Once the line containing "M180 11 207" is found in the records below, return it and each following line exactly, up to and including the line containing "M1294 28 1306", and nothing else.

▼

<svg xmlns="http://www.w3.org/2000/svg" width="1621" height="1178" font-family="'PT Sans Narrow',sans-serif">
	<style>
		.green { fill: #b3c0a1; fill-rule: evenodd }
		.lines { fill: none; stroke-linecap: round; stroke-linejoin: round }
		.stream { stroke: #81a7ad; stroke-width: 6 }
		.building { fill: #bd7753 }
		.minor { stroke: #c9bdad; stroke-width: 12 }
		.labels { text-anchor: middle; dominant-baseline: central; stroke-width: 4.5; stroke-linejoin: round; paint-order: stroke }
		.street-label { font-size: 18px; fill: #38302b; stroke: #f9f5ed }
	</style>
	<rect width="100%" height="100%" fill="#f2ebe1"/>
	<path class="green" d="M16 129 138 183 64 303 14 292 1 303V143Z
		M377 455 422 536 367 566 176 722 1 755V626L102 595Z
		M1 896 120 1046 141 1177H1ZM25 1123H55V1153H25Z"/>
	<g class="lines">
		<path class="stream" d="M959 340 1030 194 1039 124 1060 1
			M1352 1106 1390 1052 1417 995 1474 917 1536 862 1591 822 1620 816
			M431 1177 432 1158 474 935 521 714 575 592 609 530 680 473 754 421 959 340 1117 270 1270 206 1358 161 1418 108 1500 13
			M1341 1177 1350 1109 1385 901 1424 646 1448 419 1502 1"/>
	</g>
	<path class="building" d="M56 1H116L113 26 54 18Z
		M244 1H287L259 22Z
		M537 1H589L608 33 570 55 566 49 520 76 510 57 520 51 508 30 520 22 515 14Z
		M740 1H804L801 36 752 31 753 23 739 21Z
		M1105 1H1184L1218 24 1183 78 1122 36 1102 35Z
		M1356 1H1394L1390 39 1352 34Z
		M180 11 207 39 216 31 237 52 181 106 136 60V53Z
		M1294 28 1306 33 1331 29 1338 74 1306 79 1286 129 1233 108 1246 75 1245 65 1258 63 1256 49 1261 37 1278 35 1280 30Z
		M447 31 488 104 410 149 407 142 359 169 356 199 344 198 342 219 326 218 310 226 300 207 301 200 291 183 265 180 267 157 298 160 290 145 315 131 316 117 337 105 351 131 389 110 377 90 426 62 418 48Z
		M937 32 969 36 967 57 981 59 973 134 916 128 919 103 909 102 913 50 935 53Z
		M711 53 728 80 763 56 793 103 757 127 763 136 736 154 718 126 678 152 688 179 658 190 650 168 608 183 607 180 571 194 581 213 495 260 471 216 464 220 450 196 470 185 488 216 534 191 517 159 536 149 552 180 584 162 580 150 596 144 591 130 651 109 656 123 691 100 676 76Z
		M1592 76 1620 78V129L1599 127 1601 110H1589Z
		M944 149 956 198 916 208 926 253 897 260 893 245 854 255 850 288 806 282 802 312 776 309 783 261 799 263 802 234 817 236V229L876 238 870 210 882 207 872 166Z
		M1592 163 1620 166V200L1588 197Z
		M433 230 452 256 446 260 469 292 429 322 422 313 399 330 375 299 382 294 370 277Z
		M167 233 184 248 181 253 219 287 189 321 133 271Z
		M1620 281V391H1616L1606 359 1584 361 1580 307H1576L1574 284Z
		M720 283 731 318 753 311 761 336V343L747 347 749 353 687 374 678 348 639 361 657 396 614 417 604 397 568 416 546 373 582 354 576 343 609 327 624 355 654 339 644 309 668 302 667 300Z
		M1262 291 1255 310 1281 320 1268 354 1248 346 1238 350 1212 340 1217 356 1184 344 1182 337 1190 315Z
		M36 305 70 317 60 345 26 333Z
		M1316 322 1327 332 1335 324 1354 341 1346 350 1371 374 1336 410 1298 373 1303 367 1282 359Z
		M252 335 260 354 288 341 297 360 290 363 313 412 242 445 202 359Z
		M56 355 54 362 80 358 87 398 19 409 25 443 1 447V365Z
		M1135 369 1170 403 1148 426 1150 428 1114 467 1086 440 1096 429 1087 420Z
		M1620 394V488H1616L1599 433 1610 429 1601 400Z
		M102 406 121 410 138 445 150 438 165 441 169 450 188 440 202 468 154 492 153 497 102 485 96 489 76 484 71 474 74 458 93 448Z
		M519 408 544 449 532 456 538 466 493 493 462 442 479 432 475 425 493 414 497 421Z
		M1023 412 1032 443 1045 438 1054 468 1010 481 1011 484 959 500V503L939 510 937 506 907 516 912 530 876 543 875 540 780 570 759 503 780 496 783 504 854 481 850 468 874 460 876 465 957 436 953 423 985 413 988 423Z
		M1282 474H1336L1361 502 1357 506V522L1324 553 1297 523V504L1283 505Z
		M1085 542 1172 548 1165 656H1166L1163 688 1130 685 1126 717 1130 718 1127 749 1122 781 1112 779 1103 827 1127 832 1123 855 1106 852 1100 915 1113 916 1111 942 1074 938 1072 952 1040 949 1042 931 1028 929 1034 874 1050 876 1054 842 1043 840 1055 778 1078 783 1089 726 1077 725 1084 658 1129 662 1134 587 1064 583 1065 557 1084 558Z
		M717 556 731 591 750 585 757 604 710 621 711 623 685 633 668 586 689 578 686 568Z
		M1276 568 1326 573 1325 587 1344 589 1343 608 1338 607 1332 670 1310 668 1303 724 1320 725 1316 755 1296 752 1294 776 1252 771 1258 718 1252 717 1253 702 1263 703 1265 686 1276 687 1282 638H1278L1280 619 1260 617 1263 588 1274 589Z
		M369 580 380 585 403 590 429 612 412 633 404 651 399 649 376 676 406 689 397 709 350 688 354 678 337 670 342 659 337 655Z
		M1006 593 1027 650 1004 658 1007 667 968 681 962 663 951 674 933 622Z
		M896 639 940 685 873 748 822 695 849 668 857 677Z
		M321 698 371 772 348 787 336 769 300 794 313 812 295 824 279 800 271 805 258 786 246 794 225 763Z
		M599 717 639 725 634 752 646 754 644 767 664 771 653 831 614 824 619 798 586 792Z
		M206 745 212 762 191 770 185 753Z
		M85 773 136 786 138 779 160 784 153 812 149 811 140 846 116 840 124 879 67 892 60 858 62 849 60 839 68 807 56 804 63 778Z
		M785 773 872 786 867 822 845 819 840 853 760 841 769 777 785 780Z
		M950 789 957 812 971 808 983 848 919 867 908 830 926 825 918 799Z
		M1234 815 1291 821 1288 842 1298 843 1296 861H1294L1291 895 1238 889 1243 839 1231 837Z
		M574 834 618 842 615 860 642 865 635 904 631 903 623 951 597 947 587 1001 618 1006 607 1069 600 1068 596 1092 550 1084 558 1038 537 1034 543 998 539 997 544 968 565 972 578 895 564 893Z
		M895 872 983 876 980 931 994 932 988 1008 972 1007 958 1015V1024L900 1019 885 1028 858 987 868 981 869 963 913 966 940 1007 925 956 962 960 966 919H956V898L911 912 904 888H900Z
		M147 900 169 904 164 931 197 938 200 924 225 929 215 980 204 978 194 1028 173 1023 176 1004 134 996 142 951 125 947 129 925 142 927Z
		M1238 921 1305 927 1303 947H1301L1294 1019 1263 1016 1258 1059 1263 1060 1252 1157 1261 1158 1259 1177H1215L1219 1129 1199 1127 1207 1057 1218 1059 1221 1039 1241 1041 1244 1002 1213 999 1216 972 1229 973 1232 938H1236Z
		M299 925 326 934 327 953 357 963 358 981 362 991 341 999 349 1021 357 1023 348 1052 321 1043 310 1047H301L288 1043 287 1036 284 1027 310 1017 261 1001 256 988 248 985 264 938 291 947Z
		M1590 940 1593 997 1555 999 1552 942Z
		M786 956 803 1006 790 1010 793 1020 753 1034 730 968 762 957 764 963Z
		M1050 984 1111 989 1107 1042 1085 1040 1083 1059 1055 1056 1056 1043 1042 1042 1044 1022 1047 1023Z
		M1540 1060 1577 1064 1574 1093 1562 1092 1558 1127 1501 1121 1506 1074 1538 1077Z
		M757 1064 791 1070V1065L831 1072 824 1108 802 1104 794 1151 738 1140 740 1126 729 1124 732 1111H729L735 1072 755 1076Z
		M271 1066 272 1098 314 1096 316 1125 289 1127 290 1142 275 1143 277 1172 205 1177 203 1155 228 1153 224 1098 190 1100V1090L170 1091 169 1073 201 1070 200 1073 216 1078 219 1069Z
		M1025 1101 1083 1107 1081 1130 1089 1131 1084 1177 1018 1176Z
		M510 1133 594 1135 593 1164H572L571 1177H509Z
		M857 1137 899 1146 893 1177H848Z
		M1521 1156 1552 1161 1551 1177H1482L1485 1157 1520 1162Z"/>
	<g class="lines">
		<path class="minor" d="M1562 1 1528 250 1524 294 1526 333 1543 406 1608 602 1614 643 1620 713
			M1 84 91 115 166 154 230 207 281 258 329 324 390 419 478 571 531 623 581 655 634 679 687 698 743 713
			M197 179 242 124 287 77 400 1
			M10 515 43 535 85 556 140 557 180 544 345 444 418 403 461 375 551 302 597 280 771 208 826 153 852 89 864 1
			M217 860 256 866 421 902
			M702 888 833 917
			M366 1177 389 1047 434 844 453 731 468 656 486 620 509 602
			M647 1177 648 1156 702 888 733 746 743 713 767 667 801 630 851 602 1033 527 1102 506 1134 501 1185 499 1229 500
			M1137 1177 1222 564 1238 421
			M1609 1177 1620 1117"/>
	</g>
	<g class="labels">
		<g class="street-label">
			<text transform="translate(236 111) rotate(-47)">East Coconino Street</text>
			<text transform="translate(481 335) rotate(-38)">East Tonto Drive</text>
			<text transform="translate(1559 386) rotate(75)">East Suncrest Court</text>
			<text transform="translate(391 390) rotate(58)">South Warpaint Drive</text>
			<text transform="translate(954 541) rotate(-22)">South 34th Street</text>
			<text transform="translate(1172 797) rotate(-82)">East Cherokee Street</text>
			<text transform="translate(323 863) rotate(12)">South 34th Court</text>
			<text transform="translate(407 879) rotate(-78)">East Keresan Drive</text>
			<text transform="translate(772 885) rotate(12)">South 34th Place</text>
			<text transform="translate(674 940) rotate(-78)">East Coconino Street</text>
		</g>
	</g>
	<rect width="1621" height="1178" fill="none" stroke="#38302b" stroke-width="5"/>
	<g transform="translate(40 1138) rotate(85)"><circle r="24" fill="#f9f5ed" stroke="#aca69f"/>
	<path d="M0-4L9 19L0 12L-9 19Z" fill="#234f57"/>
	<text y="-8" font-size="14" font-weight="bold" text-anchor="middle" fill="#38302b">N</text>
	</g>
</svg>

▲

== Task output ==
		M180 11 207 39 216 31 237 52 181 106 136 60V53Z
		M1294 28 1306 33 1331 29 1338 74 1306 79 1286 129 1233 108 1246 75 1245 65 1258 63 1256 49 1261 37 1278 35 1280 30Z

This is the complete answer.